Description
The mechanical properties of lipid membranes play an important role in diverse processes, ranging from cellular processes like endocytosis and cytokinesis to cell-cell interactions as well as for diseases like cancer or blood disorders and vesicle based drug delivery systems. Established techniques to probe these mechanics, like micropipette aspiration or optical tweezers however, typically suffer from low throughput. Alternatively, bulk methods like rheometry or scattering techniques primarily provide ensemble-averaged mechanical readouts, such as overall stiffness. These limitations make it challenging to obtain statistically robust measurements of membrane mechanics with a single vesicle resolution.

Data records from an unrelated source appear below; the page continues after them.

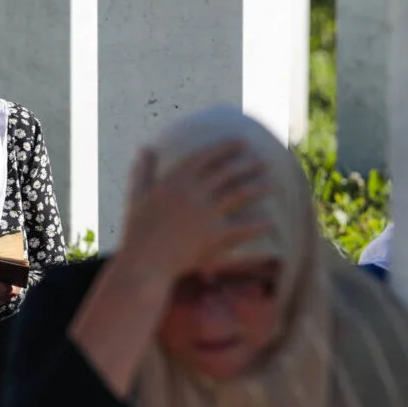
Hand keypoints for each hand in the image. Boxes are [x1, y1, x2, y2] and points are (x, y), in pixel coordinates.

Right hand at [118, 139, 271, 284]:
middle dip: (248, 165)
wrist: (144, 264)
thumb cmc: (137, 232)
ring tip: (269, 184)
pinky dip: (259, 225)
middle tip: (262, 162)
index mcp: (175, 180)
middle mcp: (193, 192)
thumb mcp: (136, 197)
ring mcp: (206, 214)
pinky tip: (271, 222)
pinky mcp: (215, 236)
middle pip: (228, 173)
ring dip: (258, 187)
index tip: (242, 142)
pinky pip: (244, 227)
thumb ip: (143, 171)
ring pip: (240, 194)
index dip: (227, 147)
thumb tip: (144, 148)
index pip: (207, 156)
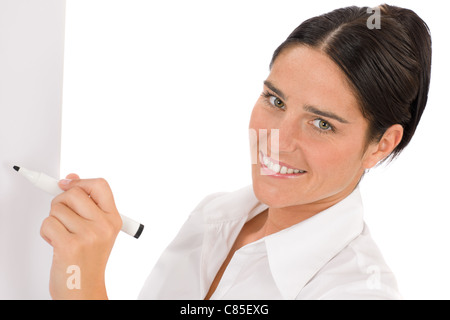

Here, we introduce a microfluidic platform designed to overcome these limitations, by incorporating hundreds of micropipette like confinements on a single chip. This design enables parallel trapping followed by mechanical characterization of giant unilamellar vesicles (GUVs) in a single experiment. This strategy significantly increases the throughput compared to the sequential testing of one vesicle at a time in conventional techniques. The forces acting on the membrane can be precisely tuned via the applied flow rates, which press the vesicle against the constriction. To quantify the flow, single particle tracking as well as particle image velocimetry was used on tracer particles. Furthermore, the custom geometries of the constrictions, allow for well-defined, controllable mechanical testing. The platform also enables in situ exposure of GUVs to membrane-active compounds, such as surfactants or organic particles, facilitating direct observation of their impact on membrane mechanics. Switching the external medium multiple times between buffer and the substance of interest can be used to probe the dynamic uptake coupled to the resulting change of the mechanics, which further allows to quantify the reversibility of these effects.
This high-throughput approach allows the measurement of membrane mechanics and detects the dynamic response towards compounds of interest. Our platform opens the possibility for systematic screening of libraries, providing a quantitative framework to study the interactions between solutes and their impact on membranes.